Geçen gittiğimiz ırmak kenarındaki bara oturduk. Cuma günü olduğundan bu sefer tıkış tıkıştı, oturduğum yerden sağ tarafa dönerek başka masanın muhabbetine karışabiliyordum. Kuba ile postdoc abla uzun uzun muhabbet ettiler, "Ne konuşuyorsunuz?" dedim, "Hangi ülkeye taşınsak onu tartışıyoruz." dediler. Sonra Krakow'da clubta konuştuğum bir kızdan da tasdiklediğimü üzere Polonyalılar Polonya'dan pek memnun değil ve bunu da rahat rahat söyleyebiliyorlar. Bana sorsalar "Türkiye'yi seviyor musun?" diye "Kesinlikle evet" diyemem ama "Hayır" da diyemem kesinlikle. Milliyetçi duygularım işin içine girer illa. Dürüst cevabı anca bilinçaltım bilebilir. (diyerek cevaptan kaçarım)

*

Vedalaştık. Aslında postdoc ablayla vedalaşmadık, Polonya'nın kuzeyinde, sahilde tura çıkıp dondurma makinesi satmaya çalışacakmış kocasıyla. Vedalaşmayalım dedik. Buluşamadık da gerçi. Makine de satamamış. Hava bozmuş onlar oradayken.

Eve döndük. Ev bu sefer kalabalıktı, herkes evdeydi. Muhabbet gırla.

Ben ismimi kısaltıp "Tj" diyordum, bunu sevdiler, "All we have to do, was follow the damn train Tj." diye dalga geçip durdular.
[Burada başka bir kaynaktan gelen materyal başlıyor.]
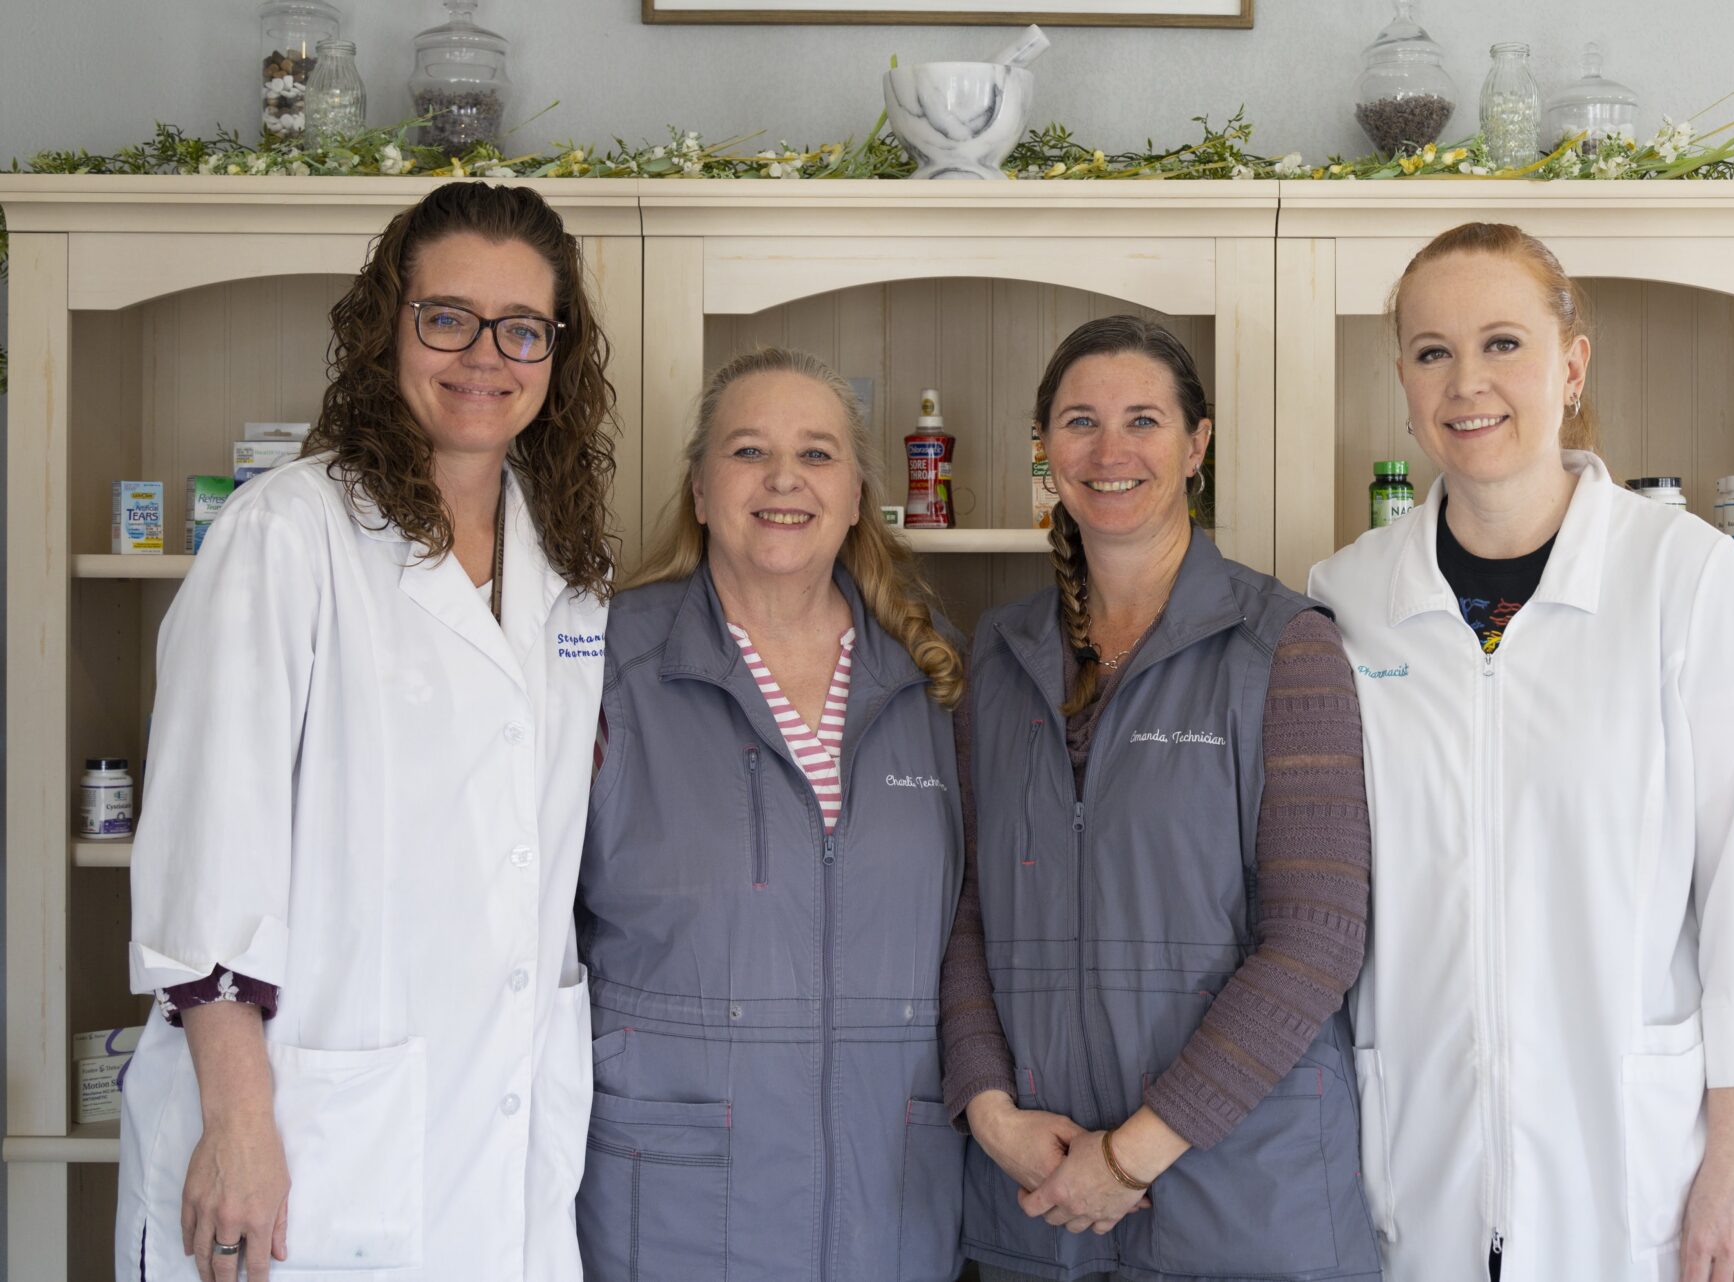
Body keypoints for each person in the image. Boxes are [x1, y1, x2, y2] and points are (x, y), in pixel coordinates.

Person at [116, 182, 619, 1282]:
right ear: (385, 326)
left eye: (522, 329)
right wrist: (241, 1125)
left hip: (502, 1139)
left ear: (557, 354)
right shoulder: (286, 536)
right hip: (306, 1126)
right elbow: (210, 856)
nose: (485, 355)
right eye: (447, 316)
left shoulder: (572, 569)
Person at [1308, 222, 1734, 1282]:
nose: (1468, 383)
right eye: (1431, 350)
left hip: (1641, 1160)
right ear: (1402, 377)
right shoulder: (1350, 598)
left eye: (1504, 343)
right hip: (1424, 1151)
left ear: (1572, 365)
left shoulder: (1685, 579)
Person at [940, 315, 1381, 1282]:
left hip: (1246, 1207)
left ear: (1197, 446)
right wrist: (986, 1106)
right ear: (1045, 452)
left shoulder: (1284, 649)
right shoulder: (998, 658)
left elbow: (1316, 938)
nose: (1110, 452)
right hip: (1039, 1206)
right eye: (1079, 422)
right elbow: (962, 906)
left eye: (1143, 419)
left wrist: (1130, 1154)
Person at [575, 347, 968, 1282]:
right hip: (671, 1201)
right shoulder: (604, 661)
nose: (785, 479)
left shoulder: (934, 674)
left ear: (859, 492)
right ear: (701, 491)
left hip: (893, 1197)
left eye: (819, 454)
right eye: (749, 451)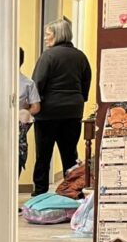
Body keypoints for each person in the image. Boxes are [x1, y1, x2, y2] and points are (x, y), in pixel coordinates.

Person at [30, 19, 91, 196]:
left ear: (57, 35)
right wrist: (78, 100)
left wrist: (33, 105)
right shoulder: (81, 56)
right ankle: (72, 191)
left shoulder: (48, 56)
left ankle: (40, 192)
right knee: (70, 155)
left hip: (48, 113)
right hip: (73, 112)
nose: (45, 38)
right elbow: (86, 83)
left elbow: (37, 84)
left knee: (43, 155)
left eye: (48, 34)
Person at [17, 46, 40, 175]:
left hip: (19, 128)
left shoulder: (27, 83)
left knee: (18, 159)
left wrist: (25, 113)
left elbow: (36, 107)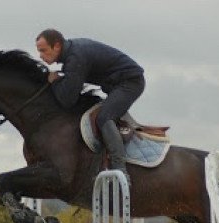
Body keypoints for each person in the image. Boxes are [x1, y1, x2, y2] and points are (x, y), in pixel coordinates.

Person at [35, 29, 145, 186]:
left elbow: (67, 100)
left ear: (57, 46)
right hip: (116, 84)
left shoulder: (75, 57)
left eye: (43, 50)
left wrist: (55, 81)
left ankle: (121, 171)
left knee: (104, 117)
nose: (41, 56)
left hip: (130, 83)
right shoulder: (71, 55)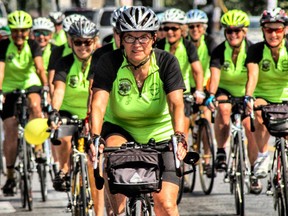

Patka Tarkan söyleyerek karaoke yaptı ama öyle bir söylüyor ki "Kucağıma düştüm yavrum." derken sesi gerçekten kucağına düşmüş de yardım istiyormuş gibi çıkıyor. Lehçe öğrettiler bize biraz, öğrettikleri de "Ne?"ye cevap olarak "B*k!" demek :d

Buraya gelip onlarla takıldığım günler gezinin açık ara en eğlenceli zamanlarıydı. 2015 yılında yaptığım yaz stajında da fark ettiğim bir şeyi burada tasdiklemiş oldum: doğu Avrupa insanıyla iletişim kurmak gerçekten kolay. İnsanlar birbirine güveniyor ve samimi arkadaşlarından gereksiz yere utanmıyor. Birbirlerine insan içinde komik cinsel şakalar yapabiliyorlar mesela, atışır gibi olduklarında "No sex!" diye espiri yapıyorlar (bu Türkiye'de olsa bizi kıskandırıyorlar derdim ama onlar diyince sanki öyle olmuyor), aralarında Grajina diye kısa boylu hafif toplu bir kız var, onunla "Big boobs on the way" diye dalga geçiyorlar. İki sap evlerine geldik ama ne Kuba ne de evdeki başka biri "Ağır ol o benim kız arkadaşım." imalarında da bulunmadı. Tabii bu konularda aralarında nasıllar bilemeyeceğim. Yabancılara karşı hoşsohbetler. O gece aralarında sadece Lehçe konuşarak takılabilirlerdi ama yapmadılar, az buz muhabbet etmeye çalıştılar bizle. Patka "Türkler çok sıcak kanlı, biz barda muhabbet ederken bize gelip biz değişim öğrencisiyiz sizinle oturup sohbet edebilir miyiz? diye soruyorlar. Polonyalılar bunu yapmaz." diyor. Asıl problem Polonyalıların buna evet diyebilirken diğer toplumlardan insanların bunu garip karşılayacağı. Türklerin fiks Erasmus mekanı Polonya ve neden böyle çok iyi anlıyorum.

*

Ertesi gün vedalaşıp tren garına gitmek için metroya bindik. Burada da ilginç bir şey oldu. Metroda telefonumla oynuyordum, sonra geldik mi diye durağa bakmak için kafamı çevirince yaşlı bir amcayla gözgöze geldim. Kalktım amcayla yer verdim.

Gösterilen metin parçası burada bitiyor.